Figure 4—figure supplement 3.. SLC7A11 expression enhances cellular glutamine uptake and glutamate release potentiated by high environmental cystine.

(A) MCF7 cells infected with lentiviruses encoding SLC7A11 cDNA or empty vector (E.V.). were cultured in RPMI or RPMI with 10 µM cystine. Per cell rates of glutamine consumption and glutamate release and were measured (n = 3). (B) MCF7 cells infected with lentiviruses encoding SLC7A11 cDNA or empty vector (E.V.). were cultured in RPMI or RPMI with 10 µM cystine for 24 hr. Metabolites were extracted, analyzed by LC-MS and the level of each metabolite was normalized to the MCF7 E.V. cell line cultured in standard RPMI (n = 3). The values represent the mean and the error bars represent ± SD. P values were calculated using a two-tailed unpaired t tests. * indicates p<0.05; ** indicates p<0.01; *** indicates p<0.001.

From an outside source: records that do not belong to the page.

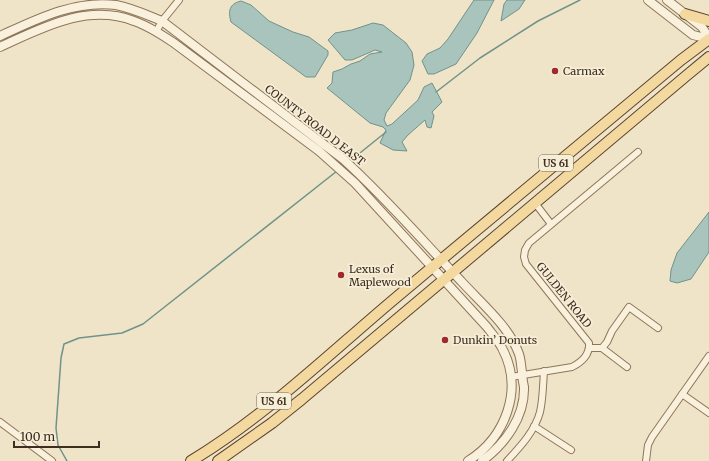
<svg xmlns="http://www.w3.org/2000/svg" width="709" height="461" viewBox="0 0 709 461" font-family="Merriweather,serif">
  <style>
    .water { fill: #a9c4bc; stroke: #6f938a }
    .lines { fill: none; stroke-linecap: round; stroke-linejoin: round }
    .stream { stroke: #6f938a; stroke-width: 1.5 }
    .minor-casing { stroke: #8d765c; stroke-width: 8 }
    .tertiary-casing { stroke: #8d765c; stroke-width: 10 }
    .primary-casing { stroke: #5b4430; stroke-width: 12 }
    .minor { stroke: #faf1dc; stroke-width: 6 }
    .tertiary { stroke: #faf1dc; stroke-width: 8 }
    .primary { stroke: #f3d9a0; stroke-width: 10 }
    .poi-dot { fill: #9e2a2b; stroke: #f7eed8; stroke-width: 1.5 }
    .labels { text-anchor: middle; stroke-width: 3.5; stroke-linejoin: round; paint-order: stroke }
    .shield { fill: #f7eed8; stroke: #756857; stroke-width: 1 }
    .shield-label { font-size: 10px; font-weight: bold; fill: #3d2e20 }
    .poi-label { font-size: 11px; fill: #3d2e20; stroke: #f7eed8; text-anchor: start }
    .street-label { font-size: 11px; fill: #3d2e20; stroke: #f7eed8 }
  </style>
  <rect width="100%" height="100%" fill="#f0e4c8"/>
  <path class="water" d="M474,0H494L477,33L456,64L434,74H428L422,61L427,54L440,48L448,39Z
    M507,0H525L519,9L501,21L504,4Z
    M241,1L251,5L269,21L293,32L309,37L328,51V55L315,77H306L231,22C228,11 229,4 241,1Z
    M373,23L383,25L406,43L412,52L414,65L410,80L386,113L384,120L387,126L392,124L418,100L424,87L432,83L442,102L432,112L434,116L431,128L427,127L425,120L408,135L402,142L407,151L393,150L380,143L386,130L383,127L370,123L327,88L332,83L333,72L342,69L351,64L360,61L370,54L382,52L375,50L352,60H345L328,40L335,33L352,30Z
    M709,212V252L691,279L677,283L670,281L671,270L677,253Z"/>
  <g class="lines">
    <path class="stream" d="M436,92L480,58L538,21L580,0
      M350,161L386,132
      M67,461L58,445L56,428L61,358L64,344L79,338L122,333L143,324L337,171"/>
    <defs>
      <path id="minor" d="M156,32L162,21L179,0
        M535,203L551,224
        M590,348H602L607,342L612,331L629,307L658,328
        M602,348L627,367
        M511,377L572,367C582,362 590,355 589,343L526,264L524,257L525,250L529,243L638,152
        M682,394L709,413
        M0,422L52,461
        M534,426L571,450
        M507,461C520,447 535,431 540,412C543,399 543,384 544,371
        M646,461L648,445L652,437L709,356"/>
      <path id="tertiary" d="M648,0L693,35L709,39
        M667,0L702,27L709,38
        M0,36C37,19 74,0 116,5C132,8 147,15 162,21L343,159C385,197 422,240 461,281C481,303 509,326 519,354C521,360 521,366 522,372C522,377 523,382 524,387C525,417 505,444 482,461
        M0,47C42,28 87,3 134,21C149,26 162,35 174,43L319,151L355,183L487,327C492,334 498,340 502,348C524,389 506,437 468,461"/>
      <path id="primary" d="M685,14L709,21
        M191,461C264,417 327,356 392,301C488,220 585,140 681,60L709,39
        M218,461L272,423L302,399L686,76L709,57"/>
    </defs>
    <use href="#minor" class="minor-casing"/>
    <use href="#tertiary" class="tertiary-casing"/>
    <use href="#primary" class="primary-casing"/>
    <use href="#minor" class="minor"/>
    <use href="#tertiary" class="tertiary"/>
    <use href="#primary" class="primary"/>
  </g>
  <g class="poi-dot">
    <circle cx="555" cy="71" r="4"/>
    <circle cx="341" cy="275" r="4"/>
    <circle cx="445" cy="340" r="4"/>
  </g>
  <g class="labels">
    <g class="shield">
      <rect x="539" y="155" width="34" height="16" rx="3"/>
      <rect x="257" y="393" width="34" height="16" rx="3"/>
    </g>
    <g class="shield-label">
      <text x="556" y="167">US 61</text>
      <text x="274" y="405">US 61</text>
    </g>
    <g class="poi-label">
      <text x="563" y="75">Carmax</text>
      <text x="349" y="273">Lexus of<tspan x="349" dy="13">Maplewood</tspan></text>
      <text x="453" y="344">Dunkin’ Donuts</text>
    </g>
    <g class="street-label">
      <text transform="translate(315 125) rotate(38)" y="4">COUNTY ROAD D EAST</text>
      <text transform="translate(564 295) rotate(51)" y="4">GULDEN ROAD</text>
    </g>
  </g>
  <path d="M14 441v6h85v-6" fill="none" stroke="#3d2e20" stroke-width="2"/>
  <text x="20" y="441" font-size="12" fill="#3d2e20" stroke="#f7eed8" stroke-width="3" paint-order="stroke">100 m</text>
</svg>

Figure 4—figure supplement 4.. Overexpression of xCT/SLC7A11 causes cystine-induced CB-839 sensitivity for MDA-MB-468 and AU565 breast cancer cell lines.

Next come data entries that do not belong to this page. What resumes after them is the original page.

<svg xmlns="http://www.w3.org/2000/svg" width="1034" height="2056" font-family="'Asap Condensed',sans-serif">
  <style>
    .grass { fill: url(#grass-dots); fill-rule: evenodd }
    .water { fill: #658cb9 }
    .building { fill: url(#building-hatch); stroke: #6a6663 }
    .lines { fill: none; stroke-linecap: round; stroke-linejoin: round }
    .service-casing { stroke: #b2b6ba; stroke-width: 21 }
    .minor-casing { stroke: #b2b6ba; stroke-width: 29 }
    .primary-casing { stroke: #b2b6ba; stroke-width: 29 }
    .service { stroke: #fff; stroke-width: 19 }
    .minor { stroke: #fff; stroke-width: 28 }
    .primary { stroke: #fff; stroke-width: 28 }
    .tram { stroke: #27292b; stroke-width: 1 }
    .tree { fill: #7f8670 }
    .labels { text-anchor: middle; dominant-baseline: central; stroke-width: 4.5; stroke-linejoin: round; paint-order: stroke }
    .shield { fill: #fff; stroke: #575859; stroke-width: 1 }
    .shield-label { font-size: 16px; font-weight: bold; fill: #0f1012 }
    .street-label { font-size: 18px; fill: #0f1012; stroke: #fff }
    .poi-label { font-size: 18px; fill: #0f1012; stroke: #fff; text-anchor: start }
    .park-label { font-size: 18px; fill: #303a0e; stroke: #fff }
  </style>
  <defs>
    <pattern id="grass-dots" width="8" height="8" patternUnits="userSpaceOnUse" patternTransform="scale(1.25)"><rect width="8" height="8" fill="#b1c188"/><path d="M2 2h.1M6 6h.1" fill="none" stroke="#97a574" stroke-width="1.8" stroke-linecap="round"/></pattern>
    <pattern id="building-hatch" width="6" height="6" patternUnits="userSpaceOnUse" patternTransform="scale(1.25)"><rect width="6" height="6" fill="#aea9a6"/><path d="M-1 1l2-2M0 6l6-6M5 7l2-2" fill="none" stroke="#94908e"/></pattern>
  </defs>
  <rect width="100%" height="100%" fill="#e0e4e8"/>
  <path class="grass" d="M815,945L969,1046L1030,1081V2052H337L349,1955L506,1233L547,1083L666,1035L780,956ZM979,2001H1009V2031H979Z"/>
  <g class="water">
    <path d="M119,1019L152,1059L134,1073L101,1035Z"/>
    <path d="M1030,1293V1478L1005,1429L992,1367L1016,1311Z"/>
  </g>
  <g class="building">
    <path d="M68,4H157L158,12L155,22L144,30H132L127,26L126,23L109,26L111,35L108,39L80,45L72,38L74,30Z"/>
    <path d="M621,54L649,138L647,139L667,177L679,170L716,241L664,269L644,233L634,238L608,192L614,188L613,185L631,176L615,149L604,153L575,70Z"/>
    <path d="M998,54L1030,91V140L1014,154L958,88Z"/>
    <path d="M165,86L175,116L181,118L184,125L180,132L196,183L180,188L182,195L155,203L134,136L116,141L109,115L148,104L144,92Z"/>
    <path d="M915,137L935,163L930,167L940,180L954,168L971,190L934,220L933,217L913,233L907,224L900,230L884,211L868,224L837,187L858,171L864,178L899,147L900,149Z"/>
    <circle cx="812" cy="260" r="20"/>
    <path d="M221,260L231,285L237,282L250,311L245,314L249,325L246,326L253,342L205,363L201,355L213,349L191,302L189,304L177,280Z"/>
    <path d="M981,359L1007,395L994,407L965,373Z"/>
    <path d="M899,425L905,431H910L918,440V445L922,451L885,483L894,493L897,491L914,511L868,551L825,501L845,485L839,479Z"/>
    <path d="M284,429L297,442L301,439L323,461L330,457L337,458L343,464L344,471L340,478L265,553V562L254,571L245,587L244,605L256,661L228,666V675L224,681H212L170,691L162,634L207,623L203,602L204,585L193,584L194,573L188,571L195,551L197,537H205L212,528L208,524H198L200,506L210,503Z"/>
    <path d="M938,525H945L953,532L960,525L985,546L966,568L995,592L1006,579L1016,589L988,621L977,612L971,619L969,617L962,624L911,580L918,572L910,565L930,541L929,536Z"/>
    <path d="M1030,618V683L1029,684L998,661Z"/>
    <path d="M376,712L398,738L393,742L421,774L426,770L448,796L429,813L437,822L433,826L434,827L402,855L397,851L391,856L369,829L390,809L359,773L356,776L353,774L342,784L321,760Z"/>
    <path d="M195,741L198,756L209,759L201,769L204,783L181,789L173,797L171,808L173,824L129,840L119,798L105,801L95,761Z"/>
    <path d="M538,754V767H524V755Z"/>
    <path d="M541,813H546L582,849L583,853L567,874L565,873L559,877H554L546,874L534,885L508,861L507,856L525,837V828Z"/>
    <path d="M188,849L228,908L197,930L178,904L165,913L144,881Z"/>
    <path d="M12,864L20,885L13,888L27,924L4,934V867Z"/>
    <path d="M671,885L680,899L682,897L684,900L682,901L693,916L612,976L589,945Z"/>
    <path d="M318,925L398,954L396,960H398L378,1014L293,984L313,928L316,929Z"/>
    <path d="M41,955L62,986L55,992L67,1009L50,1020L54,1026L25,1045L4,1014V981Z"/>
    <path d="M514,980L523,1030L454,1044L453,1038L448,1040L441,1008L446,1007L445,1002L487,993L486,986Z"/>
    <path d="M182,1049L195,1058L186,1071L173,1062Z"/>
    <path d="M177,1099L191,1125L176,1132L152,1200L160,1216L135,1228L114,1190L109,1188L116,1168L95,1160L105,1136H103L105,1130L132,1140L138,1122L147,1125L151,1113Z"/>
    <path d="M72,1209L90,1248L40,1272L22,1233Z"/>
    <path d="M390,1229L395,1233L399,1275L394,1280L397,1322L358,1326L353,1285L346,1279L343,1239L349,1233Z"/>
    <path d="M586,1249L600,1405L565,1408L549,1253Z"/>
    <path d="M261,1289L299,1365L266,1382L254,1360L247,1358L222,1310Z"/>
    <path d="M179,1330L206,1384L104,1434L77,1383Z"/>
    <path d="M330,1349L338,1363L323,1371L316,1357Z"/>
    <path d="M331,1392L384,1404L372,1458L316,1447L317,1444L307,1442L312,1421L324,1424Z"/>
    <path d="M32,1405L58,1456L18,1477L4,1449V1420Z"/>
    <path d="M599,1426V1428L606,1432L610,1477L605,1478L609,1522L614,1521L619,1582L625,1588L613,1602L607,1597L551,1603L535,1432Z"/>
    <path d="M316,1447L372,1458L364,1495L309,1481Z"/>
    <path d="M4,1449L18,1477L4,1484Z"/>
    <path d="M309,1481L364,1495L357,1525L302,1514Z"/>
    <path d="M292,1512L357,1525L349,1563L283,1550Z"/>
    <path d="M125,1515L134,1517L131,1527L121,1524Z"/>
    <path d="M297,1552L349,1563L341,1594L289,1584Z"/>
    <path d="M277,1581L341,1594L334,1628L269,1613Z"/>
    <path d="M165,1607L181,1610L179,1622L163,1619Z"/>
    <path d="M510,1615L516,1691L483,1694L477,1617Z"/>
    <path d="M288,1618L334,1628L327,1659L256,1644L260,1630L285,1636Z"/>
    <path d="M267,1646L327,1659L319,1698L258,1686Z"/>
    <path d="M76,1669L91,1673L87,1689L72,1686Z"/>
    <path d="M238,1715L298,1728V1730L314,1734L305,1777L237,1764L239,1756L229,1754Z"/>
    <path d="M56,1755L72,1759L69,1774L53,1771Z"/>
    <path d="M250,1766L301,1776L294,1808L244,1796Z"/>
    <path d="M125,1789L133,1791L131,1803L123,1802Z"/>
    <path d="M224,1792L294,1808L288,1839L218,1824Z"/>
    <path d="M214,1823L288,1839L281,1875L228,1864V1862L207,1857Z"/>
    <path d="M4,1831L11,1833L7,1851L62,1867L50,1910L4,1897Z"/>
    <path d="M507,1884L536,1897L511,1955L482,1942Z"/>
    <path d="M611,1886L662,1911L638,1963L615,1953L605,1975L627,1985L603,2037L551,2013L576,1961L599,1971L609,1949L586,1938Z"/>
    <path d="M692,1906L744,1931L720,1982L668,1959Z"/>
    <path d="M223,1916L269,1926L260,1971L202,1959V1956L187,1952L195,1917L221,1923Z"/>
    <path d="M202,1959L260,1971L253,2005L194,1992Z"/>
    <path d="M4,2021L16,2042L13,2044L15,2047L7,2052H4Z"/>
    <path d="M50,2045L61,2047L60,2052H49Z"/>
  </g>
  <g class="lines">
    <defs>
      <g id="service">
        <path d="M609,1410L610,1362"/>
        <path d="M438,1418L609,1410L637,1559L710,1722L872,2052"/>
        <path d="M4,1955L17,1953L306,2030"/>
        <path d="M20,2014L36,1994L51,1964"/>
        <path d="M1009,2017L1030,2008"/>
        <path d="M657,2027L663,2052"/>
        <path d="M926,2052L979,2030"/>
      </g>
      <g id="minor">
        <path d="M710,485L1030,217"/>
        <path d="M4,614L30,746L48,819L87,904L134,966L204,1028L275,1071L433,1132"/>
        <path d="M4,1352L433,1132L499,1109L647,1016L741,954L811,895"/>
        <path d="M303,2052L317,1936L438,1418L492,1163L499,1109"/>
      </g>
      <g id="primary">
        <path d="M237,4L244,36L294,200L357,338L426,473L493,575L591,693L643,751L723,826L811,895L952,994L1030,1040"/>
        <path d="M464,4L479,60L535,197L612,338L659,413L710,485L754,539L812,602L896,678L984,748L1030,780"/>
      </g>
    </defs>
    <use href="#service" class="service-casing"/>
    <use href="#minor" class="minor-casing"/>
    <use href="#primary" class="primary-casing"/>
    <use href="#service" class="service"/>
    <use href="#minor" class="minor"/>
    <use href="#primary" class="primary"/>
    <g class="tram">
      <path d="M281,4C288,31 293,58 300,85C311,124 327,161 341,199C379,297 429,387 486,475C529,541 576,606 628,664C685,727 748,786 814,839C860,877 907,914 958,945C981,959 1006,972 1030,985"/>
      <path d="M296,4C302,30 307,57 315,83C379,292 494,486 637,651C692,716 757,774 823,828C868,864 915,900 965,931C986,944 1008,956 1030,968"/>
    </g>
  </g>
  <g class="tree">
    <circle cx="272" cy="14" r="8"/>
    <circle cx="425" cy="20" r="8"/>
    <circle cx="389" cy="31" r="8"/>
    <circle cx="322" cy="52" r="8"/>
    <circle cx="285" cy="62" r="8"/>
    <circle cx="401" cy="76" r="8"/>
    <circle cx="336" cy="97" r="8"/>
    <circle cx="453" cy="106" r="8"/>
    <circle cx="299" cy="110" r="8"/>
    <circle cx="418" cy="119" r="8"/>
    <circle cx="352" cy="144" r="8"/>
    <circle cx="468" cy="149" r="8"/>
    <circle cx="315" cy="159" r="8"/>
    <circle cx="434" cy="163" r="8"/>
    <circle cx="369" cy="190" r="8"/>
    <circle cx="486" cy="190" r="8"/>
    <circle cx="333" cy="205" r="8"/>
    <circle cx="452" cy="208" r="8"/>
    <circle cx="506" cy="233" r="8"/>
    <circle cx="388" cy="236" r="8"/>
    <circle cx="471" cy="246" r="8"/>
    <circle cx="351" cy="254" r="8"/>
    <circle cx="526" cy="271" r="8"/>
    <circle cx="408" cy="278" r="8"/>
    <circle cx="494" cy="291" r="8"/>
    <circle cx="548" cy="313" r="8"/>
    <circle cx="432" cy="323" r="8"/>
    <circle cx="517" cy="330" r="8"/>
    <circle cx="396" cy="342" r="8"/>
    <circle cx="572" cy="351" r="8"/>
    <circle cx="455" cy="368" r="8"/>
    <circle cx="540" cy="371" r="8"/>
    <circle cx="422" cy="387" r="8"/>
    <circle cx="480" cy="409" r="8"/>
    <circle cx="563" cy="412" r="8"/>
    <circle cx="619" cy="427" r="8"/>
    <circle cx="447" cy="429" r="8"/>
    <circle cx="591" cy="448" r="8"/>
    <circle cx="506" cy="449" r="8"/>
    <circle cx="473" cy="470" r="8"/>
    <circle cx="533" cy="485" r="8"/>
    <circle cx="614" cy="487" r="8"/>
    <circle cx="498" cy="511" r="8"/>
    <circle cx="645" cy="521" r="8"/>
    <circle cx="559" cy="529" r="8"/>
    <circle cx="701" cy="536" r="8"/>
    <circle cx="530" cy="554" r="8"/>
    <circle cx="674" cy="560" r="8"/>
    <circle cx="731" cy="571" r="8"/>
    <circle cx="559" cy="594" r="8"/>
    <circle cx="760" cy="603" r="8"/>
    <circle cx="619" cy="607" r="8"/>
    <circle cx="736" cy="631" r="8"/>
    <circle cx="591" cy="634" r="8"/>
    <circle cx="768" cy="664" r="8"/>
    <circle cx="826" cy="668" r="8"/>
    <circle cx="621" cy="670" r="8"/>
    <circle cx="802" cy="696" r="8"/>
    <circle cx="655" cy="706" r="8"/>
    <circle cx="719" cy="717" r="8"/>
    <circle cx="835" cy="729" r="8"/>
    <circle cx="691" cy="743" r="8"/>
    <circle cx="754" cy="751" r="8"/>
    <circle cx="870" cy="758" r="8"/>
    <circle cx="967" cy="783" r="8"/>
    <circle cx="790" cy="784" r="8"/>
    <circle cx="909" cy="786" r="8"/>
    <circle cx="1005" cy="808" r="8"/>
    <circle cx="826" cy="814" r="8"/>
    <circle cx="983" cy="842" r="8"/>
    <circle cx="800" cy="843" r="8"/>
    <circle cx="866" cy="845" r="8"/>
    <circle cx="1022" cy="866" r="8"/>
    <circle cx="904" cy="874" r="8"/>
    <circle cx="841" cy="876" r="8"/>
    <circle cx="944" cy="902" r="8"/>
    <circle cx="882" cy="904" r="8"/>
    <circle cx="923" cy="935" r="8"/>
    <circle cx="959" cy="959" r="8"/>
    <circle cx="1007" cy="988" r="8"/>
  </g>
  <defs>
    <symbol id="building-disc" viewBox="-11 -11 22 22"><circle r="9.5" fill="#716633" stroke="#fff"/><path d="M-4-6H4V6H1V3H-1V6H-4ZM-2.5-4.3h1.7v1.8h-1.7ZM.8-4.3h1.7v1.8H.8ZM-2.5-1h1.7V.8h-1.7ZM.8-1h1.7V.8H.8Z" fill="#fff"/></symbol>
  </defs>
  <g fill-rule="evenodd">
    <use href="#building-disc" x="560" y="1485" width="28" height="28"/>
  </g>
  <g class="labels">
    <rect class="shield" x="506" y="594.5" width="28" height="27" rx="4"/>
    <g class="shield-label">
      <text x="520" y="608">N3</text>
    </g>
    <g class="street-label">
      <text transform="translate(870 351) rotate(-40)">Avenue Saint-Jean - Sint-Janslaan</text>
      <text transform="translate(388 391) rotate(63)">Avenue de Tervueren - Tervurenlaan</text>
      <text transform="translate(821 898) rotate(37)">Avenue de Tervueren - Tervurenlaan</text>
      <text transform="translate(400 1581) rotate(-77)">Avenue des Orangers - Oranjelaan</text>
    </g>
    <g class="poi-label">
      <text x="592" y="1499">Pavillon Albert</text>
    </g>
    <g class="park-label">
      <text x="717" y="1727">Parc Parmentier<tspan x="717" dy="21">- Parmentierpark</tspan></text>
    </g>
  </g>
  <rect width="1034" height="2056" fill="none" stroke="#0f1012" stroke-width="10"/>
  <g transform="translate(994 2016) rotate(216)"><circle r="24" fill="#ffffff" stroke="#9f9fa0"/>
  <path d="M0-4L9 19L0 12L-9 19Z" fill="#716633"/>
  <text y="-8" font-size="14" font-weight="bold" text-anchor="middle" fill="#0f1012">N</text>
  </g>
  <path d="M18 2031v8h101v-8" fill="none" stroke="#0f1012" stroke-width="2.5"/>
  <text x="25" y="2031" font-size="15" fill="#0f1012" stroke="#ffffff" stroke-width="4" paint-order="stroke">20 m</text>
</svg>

Proliferation rates for MDA-MB-468 and AU565 cell lines overexpressing SLC7A11 or empty vector (from Figure 4G) cultured in RPMI or RPMI with 10 µM cystine in the presence of vehicle (DMSO) or 1 µM CB-839 as indicated. The values represent the mean and the error bars represent ± SD.

Figure 5.. Raising cystine levels increases glutamine metabolism in tumors.

(A) nu/nu mice were treated with 2.4 g/kg cystine by oral gavage, and plasma from these animals was collected at the indicated time points. Cystine concentration in plasma at each time point as determined by GC-MS is shown. (B) Schematic diagram of cystine administration to tumor bearing mice, followed by bolus I.V. injections of [U-¹³C₅]glutamine,and analysis of intratumoral metabolite labeling during the period of kinetic labeling. Shown in the graph are hypothetical labeling patterns of two metabolites over time after glutamine injection. Metabolite A (shown in black) is labeled by glutamine faster in the presence of cystine, but the level of steady state labeling is unaffected. Metabolite B (shown in gray) is labeled by glutamine faster in the presence of cystine and also to a greater extent at steady state. We harvest and analyze tumors in the pre-steady state period of labeling as indicated by the arrow, and thus it is not possible to determine to what extent an increase in labeling is due to faster labeling kinetics or increased steady state contribution of the label to the given metabolite. (C) A549 tumor bearing mice were treated (n = 4) or not (n = 3) with oral cystine prior to three bolus [U-¹³C₅]glutamine injections every 15 min. Plasma and tumor tissue was then harvested 15 min after the last injection (described in Materials and methods). Left Enrichment of m + 5 glutamine and cystine concentration in the plasma of these animals. Right Fractional labeling of glutamine (m + 5), glutamate (m + 5), α-ketoglutarate (m + 5) in A549 tumor tissue. For all panels, the values represent the mean and the error bars represent ± SD. P values were calculated using a two-tailed unpaired t tests. * indicates p<0.05; ** indicates p<0.01; *** indicates p<0.001.